US Suspends Compliance on Nuclear Weapons Treaty with Russia

  • U.S. Secretary of State Mike Pompeo reacts as he speaks to the media at the United Nations following a Security Council meeting about the situation in Venezuela in the Manhattan borough of New York City, New York, U.S., Jan. 26, 2019.

    U.S. Secretary of State Mike Pompeo reacts as he speaks to the media at the United Nations following a Security Council meeting about the situation in Venezuela in the Manhattan borough of New York City, New York, U.S., Jan. 26, 2019. | Photo: Reuters

Published 1 February 2019
Opinion

Washington will formally withdraw in six months if Moscow does not end its alleged violation of the pact, Secretary of State Mike Pompeo said.

The United States will suspend compliance with the Intermediate-range Nuclear Forces Treaty with Russia Saturday and formally withdraw in six months if Moscow does not end its alleged violation of the pact, Secretary of State Mike Pompeo said on Friday.

The United States would reconsider its withdrawal if Russia, which denies violating the landmark 1987 arms control pact, came into compliance with the treaty, which bans either side from stationing short- and intermediate-range, land-based missiles in Europe.

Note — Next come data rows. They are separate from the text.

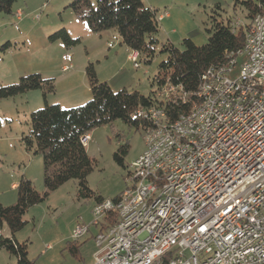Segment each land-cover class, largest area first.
<instances>
[{
	"label": "built area",
	"instance_id": "obj_1",
	"mask_svg": "<svg viewBox=\"0 0 264 264\" xmlns=\"http://www.w3.org/2000/svg\"><path fill=\"white\" fill-rule=\"evenodd\" d=\"M229 26L245 45L226 65L193 94L168 79L156 93L163 103L193 97L188 114L172 122L162 108L137 111L151 125L126 191L96 203L71 236L99 230L94 264H264V15ZM129 60L141 67L139 53Z\"/></svg>",
	"mask_w": 264,
	"mask_h": 264
},
{
	"label": "rangeland",
	"instance_id": "obj_2",
	"mask_svg": "<svg viewBox=\"0 0 264 264\" xmlns=\"http://www.w3.org/2000/svg\"><path fill=\"white\" fill-rule=\"evenodd\" d=\"M73 1L18 0L14 15H0V86L13 85L23 77L40 74L44 79L54 80L55 93L46 98L49 105L64 109L84 106L92 100V95L88 101H78V92L72 86H78L80 70L94 57L91 64L96 71L99 68L105 71L102 76L110 79L111 85H108L114 92L127 89L148 96L154 88L152 81L159 66L167 60V54L161 52L163 44L170 42L183 49V40L190 39L202 46L208 41L207 30L212 27L211 17L216 16L215 12L222 17L235 13V0H143L146 7L159 10V15L166 11L171 18L160 23L155 57L146 63V57L142 56L141 68H135L134 63L127 60V51L115 50L108 59L105 56L100 61L97 59L102 51L96 52L98 47L92 49L97 43L92 37L100 34L91 37L88 26L67 9ZM254 1L259 4V0ZM218 5L220 9L216 8ZM236 13L240 18L247 15L242 6L237 7ZM63 29L72 39H80L81 44L68 50L61 40L52 41L51 37ZM112 39L116 43L118 37ZM117 47L119 49V44ZM64 67H67L66 72ZM238 74L239 66L230 78L235 79ZM70 75L75 78L69 79ZM44 107L41 91L0 101V203L3 206L16 202L17 193L12 183L25 176L24 169L31 159L34 160L28 166L27 178L32 179L36 190L44 191L43 158L33 150L28 151L23 143L30 132L31 114ZM144 136L143 128L136 130L122 121L91 133L87 152L95 165L88 178V188L93 196L114 199L126 191L130 166L146 150ZM127 145L129 153L124 166H120L114 155ZM93 196L81 195L79 182L73 180L53 192L45 203L28 211L25 217L28 224L16 237L20 243L28 242L29 258L35 264H94L98 248L92 236L96 228L92 227L90 236L80 242L82 260L73 258L67 248L68 243L73 242L71 236L78 222L92 223ZM0 264H17V258L0 249Z\"/></svg>",
	"mask_w": 264,
	"mask_h": 264
},
{
	"label": "trees",
	"instance_id": "obj_3",
	"mask_svg": "<svg viewBox=\"0 0 264 264\" xmlns=\"http://www.w3.org/2000/svg\"><path fill=\"white\" fill-rule=\"evenodd\" d=\"M17 2L18 0H0V15H14ZM240 6L247 11L243 19L248 25L257 15H264V0H259V4L254 0H235L233 16L222 17L215 12L216 16L211 17L212 27L207 30L206 44L198 46L190 39L183 40V49L170 42L163 44L161 52L167 54V60L159 66L152 81L155 90L153 88L148 96L127 89L114 92L107 83L99 81L95 66L91 63L85 74L92 100L77 108L64 109L59 105H49L46 98L48 94L55 93L54 80L44 79L40 74L23 77L13 85L0 86V101L33 91H41L45 100V107L31 114L30 132L23 138L26 149L33 150L35 155L43 158L44 191L36 190L33 182L22 175L16 188V202L10 206L0 203L1 250L16 257L17 264H35L29 258L28 242L20 243L16 239L17 233L28 224L25 219L28 211L45 203L53 192L73 180L79 182L81 195L93 196L88 188V178L94 172L95 164L87 147L81 143L82 136L101 127L113 126L117 121L136 130H145L151 124L137 116L140 109L162 108L172 122L190 112L193 97L185 104L181 101L163 103L156 98V93L167 79L173 85L183 86L185 92L195 93L202 76L210 68L226 65L227 53L243 49L245 33L242 31L235 35L229 26L238 17L236 10ZM216 8L220 9L219 5ZM67 9L96 34L116 31L122 39V45L131 52L139 53L140 58L145 56L146 63H150L155 57L159 46L157 36L160 30V11L146 7L143 0H74ZM51 39L61 40L68 50L81 44L80 39H72L65 29L57 32ZM128 153V145L121 147L114 155L115 161L124 166ZM93 197L96 202L104 200L101 196ZM98 231L96 229V233ZM80 247V242H71L67 246L76 260H82Z\"/></svg>",
	"mask_w": 264,
	"mask_h": 264
},
{
	"label": "crops",
	"instance_id": "obj_4",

"Russia has refused to take any steps to return (to) real and verifiable compliance," Pompeo told reporters at the State Department. "We will provide Russia and the other treaty parties with formal notice that the United States is withdrawing from the INF treaty, effective in six months.

"If Russia does not return to full and verifiable compliance with the treaty within this six-month period by verifiably destroying its INF-violating missiles, their launchers, and associated equipment, the treaty will terminate."

The United States alleges a new Russian cruise missile violates the pact. The missile, the Novator 9M729, is known as the SSC-8 by the North Atlantic Treaty Organization (NATO).

Russia says the missile’s range puts it outside the treaty, and has accused the United States of inventing a false pretext to exit a treaty that it wants to leave anyway so it can develop new missiles. Russia also has rejected a U.S. demand to destroy the new missile.

Kremlin spokesman Dmitry Peskov told reporters on Friday the United States had been unwilling to discuss the issue.

A few hours before Pompeo's announcement a statement from NATO said the alliance would "fully support" the U.S. withdrawal notice.

Some experts believe the collapse of the INF treaty could undermine other arms control agreements and speed an erosion of the global system designed to block the spread of nuclear arms.

European officials are especially worried about the treaty's possible collapse, fearful that Europe could again become an arena for nuclear-armed, intermediate-range missile buildups by the United States and Russia.